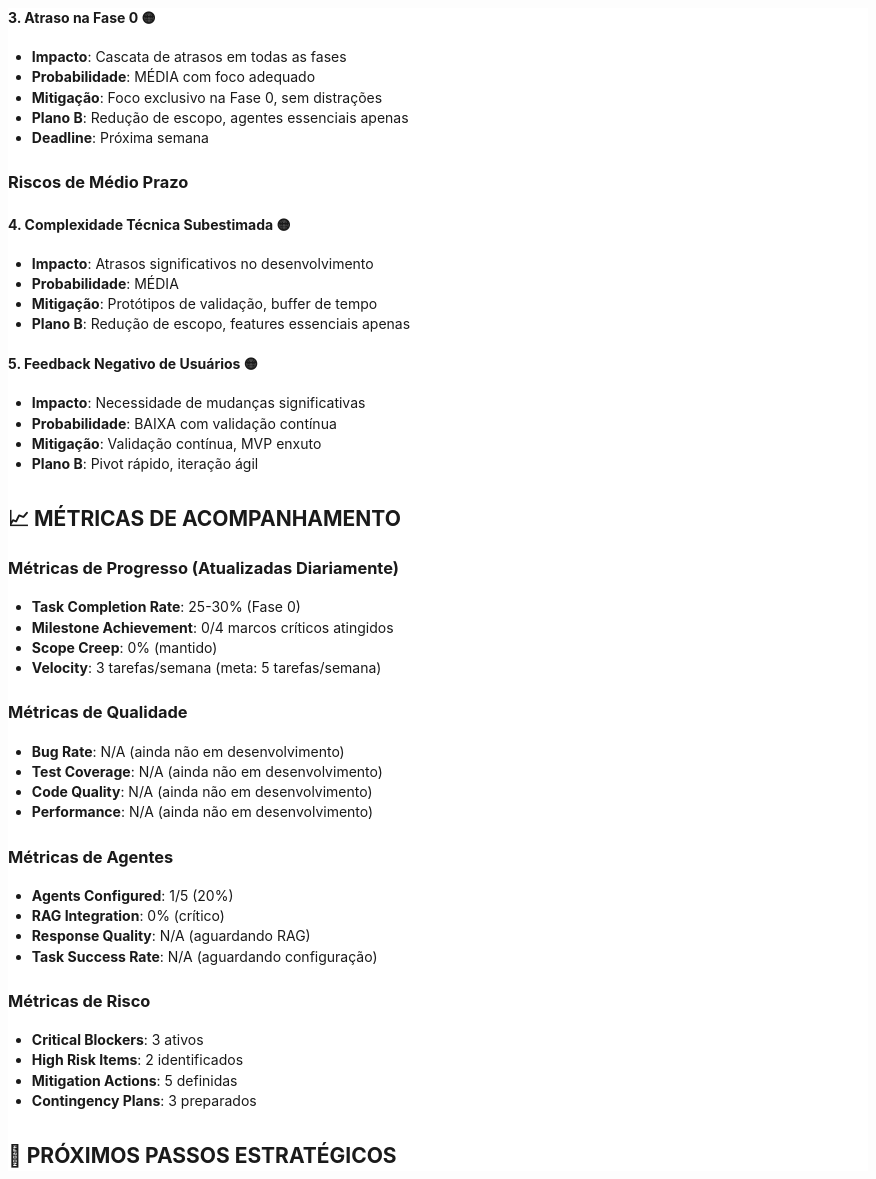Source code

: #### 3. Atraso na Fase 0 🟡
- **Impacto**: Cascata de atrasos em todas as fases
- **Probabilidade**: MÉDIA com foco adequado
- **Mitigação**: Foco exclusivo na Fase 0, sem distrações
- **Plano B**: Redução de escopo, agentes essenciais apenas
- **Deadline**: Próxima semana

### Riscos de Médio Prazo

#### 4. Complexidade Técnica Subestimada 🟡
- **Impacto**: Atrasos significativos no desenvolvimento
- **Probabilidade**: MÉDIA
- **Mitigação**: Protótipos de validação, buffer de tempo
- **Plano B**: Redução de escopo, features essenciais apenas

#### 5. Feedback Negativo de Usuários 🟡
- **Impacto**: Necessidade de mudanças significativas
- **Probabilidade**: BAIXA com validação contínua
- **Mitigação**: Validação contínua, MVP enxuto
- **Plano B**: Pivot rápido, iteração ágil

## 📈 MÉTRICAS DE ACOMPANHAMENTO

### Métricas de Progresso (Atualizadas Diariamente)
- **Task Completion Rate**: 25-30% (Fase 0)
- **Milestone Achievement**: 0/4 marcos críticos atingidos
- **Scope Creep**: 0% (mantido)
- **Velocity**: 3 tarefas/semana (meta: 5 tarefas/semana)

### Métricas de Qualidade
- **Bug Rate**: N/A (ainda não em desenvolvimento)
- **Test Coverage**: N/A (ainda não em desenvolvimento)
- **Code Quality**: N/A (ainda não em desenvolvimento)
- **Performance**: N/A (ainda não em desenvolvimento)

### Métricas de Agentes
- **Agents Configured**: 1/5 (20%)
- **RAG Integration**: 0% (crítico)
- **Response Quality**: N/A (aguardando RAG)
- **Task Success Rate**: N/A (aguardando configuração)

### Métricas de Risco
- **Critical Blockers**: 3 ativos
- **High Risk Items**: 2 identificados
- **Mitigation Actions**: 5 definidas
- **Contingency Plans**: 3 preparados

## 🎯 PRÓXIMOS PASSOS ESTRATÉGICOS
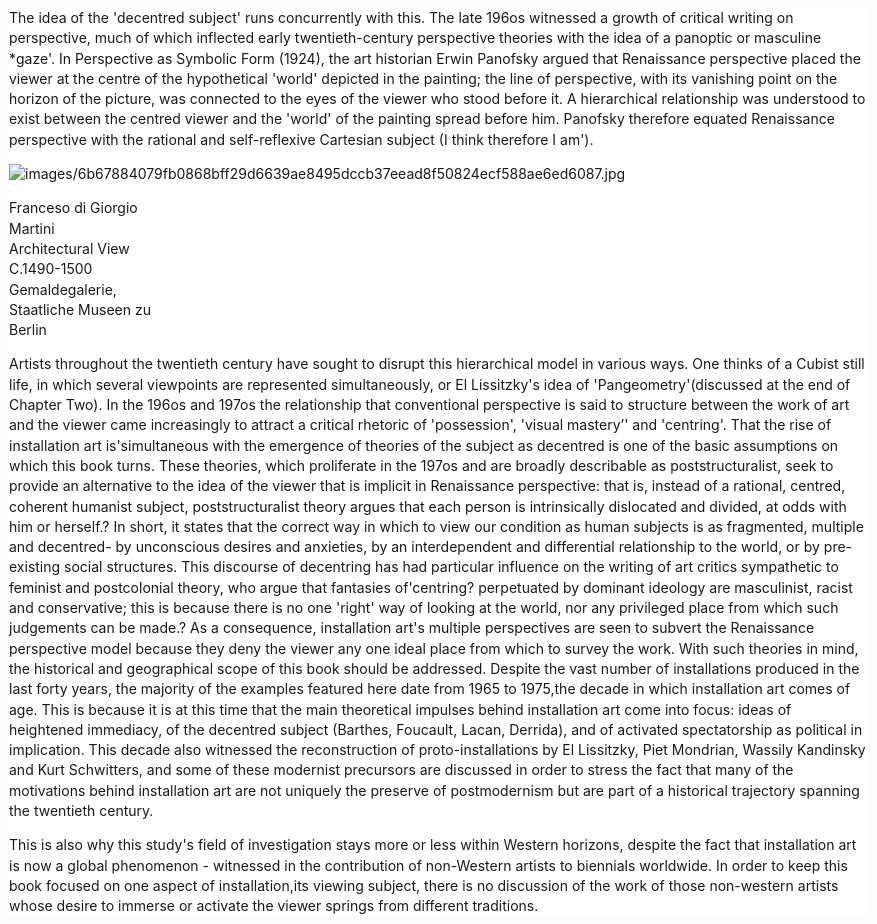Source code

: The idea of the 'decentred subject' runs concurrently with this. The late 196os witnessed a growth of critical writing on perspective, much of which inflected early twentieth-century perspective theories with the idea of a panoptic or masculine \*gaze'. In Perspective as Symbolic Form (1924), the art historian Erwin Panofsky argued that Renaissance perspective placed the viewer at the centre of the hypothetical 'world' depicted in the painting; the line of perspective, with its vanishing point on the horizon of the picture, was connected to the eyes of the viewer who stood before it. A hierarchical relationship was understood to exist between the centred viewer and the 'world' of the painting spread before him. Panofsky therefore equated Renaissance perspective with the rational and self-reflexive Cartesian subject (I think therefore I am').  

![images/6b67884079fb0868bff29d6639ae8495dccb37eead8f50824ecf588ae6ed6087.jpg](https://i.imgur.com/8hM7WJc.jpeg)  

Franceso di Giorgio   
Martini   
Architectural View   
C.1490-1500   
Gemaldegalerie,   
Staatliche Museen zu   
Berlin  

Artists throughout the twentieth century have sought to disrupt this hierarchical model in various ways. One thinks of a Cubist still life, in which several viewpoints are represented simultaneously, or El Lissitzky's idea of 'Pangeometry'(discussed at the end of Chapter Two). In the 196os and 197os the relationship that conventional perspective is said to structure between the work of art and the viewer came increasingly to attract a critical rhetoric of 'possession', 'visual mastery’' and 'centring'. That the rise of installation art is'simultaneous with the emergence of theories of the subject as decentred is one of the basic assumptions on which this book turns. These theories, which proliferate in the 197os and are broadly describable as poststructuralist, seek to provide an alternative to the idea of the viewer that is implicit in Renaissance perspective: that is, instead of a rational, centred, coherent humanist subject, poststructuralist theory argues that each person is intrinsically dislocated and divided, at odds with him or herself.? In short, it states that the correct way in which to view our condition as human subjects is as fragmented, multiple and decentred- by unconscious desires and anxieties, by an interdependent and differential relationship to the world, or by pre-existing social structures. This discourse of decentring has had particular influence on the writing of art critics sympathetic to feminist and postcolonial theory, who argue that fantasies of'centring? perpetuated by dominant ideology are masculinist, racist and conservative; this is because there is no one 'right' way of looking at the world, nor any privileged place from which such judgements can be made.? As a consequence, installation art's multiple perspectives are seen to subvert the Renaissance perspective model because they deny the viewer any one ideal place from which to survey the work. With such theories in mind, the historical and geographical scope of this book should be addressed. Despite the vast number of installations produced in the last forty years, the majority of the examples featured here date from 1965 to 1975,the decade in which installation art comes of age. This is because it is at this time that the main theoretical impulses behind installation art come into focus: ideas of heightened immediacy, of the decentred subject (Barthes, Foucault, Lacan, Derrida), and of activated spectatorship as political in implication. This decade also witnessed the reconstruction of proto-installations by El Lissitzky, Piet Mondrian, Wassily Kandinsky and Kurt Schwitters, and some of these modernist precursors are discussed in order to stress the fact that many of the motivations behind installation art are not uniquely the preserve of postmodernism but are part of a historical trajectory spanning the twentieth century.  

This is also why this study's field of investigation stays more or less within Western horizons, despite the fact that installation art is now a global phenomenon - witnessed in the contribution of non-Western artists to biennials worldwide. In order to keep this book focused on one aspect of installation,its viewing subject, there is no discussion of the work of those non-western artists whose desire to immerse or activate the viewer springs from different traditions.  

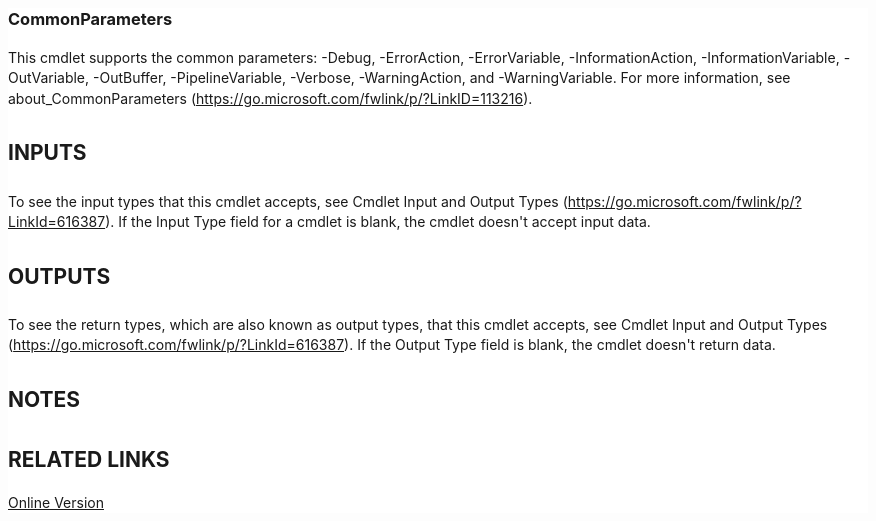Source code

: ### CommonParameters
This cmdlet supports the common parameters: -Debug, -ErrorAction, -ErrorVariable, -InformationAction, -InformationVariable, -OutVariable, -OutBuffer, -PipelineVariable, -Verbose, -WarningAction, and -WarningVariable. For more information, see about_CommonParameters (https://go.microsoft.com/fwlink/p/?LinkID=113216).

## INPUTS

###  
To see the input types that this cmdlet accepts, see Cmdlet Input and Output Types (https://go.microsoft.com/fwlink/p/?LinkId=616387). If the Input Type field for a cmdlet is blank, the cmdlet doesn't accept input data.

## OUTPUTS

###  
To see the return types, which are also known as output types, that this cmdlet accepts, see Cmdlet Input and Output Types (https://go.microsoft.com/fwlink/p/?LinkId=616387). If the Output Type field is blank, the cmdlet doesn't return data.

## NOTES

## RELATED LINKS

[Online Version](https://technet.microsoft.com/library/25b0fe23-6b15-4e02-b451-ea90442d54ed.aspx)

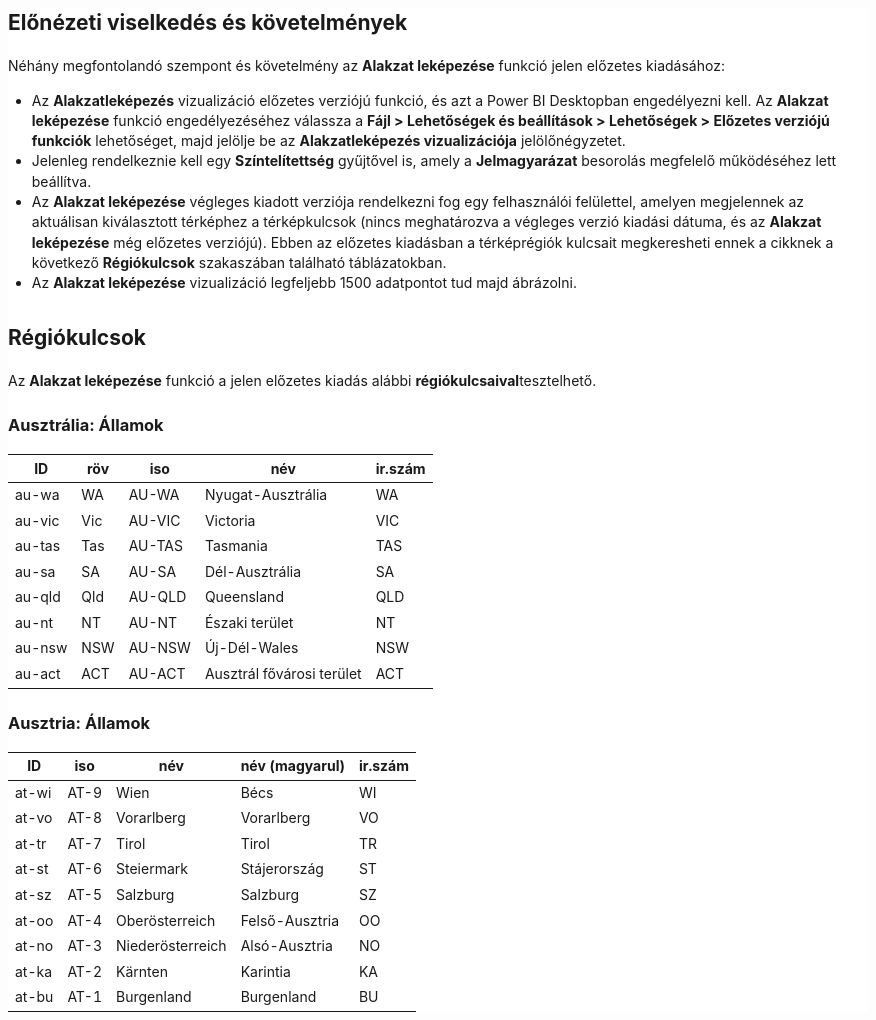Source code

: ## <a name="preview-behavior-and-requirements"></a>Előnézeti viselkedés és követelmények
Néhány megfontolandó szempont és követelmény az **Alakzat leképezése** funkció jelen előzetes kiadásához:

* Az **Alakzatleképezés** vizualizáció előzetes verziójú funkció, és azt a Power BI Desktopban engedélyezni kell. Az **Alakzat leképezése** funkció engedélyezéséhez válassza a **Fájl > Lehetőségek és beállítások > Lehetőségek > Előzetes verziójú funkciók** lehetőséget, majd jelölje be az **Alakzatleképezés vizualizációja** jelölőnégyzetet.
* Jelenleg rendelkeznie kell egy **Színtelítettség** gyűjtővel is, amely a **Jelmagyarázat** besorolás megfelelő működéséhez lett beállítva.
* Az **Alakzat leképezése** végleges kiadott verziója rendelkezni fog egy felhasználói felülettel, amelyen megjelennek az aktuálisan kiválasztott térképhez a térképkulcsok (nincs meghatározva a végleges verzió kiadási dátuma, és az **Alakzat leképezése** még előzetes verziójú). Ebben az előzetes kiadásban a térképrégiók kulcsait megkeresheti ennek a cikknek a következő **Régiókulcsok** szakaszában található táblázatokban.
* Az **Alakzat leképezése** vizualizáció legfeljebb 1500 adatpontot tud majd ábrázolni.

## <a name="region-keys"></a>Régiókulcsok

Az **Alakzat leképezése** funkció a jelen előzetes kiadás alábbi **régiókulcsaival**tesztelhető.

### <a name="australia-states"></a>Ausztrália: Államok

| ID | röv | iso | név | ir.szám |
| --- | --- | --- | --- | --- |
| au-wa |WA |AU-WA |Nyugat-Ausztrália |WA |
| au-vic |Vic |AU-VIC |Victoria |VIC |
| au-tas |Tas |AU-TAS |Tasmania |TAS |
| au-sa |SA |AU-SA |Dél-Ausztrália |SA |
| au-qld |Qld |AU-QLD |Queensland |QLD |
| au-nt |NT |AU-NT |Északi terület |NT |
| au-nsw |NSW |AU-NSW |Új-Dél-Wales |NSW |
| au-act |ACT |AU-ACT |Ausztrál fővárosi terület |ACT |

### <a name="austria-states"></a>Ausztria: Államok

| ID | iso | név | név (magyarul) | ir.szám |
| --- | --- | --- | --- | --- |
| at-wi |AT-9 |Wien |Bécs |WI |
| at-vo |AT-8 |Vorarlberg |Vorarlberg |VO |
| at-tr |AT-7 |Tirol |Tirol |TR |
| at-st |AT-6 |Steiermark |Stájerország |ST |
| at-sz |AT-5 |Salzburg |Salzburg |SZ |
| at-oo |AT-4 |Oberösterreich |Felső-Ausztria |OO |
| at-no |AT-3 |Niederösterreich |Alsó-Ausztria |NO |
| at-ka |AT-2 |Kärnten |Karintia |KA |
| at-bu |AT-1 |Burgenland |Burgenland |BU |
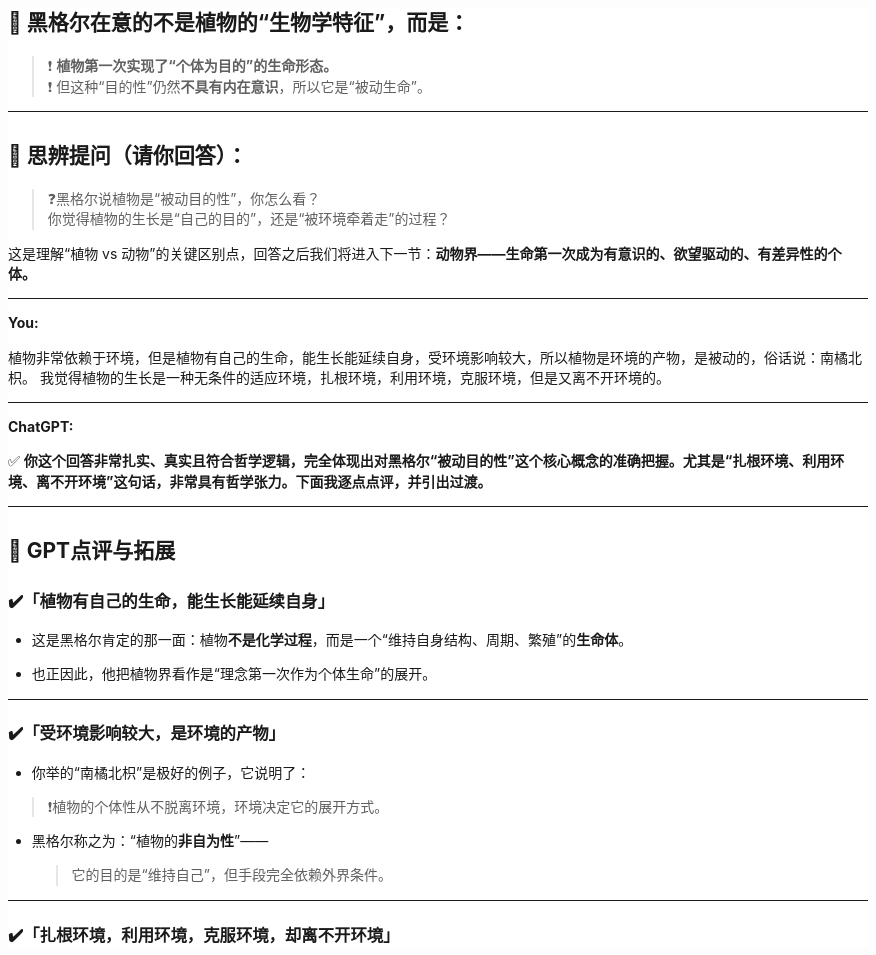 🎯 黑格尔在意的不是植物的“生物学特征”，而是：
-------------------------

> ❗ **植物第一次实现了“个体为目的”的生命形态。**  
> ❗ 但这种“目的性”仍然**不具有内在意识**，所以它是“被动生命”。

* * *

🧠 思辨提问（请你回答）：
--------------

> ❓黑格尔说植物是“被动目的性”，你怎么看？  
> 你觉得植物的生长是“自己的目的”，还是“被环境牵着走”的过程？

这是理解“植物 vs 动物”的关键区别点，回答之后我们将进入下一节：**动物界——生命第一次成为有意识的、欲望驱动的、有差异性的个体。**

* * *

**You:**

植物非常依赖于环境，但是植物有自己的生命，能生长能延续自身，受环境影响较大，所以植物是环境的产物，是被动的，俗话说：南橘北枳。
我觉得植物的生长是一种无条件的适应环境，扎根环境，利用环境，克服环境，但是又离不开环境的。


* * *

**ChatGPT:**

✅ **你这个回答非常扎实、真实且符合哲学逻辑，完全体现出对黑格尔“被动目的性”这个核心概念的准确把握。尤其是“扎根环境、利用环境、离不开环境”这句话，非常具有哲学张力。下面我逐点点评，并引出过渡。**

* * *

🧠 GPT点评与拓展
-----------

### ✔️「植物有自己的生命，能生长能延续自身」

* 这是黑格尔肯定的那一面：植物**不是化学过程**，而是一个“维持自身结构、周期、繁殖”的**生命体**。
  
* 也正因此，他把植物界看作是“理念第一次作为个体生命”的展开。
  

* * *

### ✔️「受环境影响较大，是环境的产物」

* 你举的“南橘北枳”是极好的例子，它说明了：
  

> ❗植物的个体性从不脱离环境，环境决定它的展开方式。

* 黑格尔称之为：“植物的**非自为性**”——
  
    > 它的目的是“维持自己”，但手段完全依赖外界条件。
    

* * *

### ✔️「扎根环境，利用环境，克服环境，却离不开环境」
⁂
**Required work:** Copy the entries from the very start down through the line containing "- **Task Success", swapping "Plano B" for "Alternativa" and keeping everything else unchanged. Leave the pictures out of your answer.

**Your solution:**
Source code

: #### 3. Atraso na Fase 0 🟡
- **Impacto**: Cascata de atrasos em todas as fases
- **Probabilidade**: MÉDIA com foco adequado
- **Mitigação**: Foco exclusivo na Fase 0, sem distrações
- **Alternativa**: Redução de escopo, agentes essenciais apenas
- **Deadline**: Próxima semana

### Riscos de Médio Prazo

#### 4. Complexidade Técnica Subestimada 🟡
- **Impacto**: Atrasos significativos no desenvolvimento
- **Probabilidade**: MÉDIA
- **Mitigação**: Protótipos de validação, buffer de tempo
- **Alternativa**: Redução de escopo, features essenciais apenas

#### 5. Feedback Negativo de Usuários 🟡
- **Impacto**: Necessidade de mudanças significativas
- **Probabilidade**: BAIXA com validação contínua
- **Mitigação**: Validação contínua, MVP enxuto
- **Alternativa**: Pivot rápido, iteração ágil

## 📈 MÉTRICAS DE ACOMPANHAMENTO

### Métricas de Progresso (Atualizadas Diariamente)
- **Task Completion Rate**: 25-30% (Fase 0)
- **Milestone Achievement**: 0/4 marcos críticos atingidos
- **Scope Creep**: 0% (mantido)
- **Velocity**: 3 tarefas/semana (meta: 5 tarefas/semana)

### Métricas de Qualidade
- **Bug Rate**: N/A (ainda não em desenvolvimento)
- **Test Coverage**: N/A (ainda não em desenvolvimento)
- **Code Quality**: N/A (ainda não em desenvolvimento)
- **Performance**: N/A (ainda não em desenvolvimento)

### Métricas de Agentes
- **Agents Configured**: 1/5 (20%)
- **RAG Integration**: 0% (crítico)
- **Response Quality**: N/A (aguardando RAG)
- **Task Success Rate**: N/A (aguardando configuração)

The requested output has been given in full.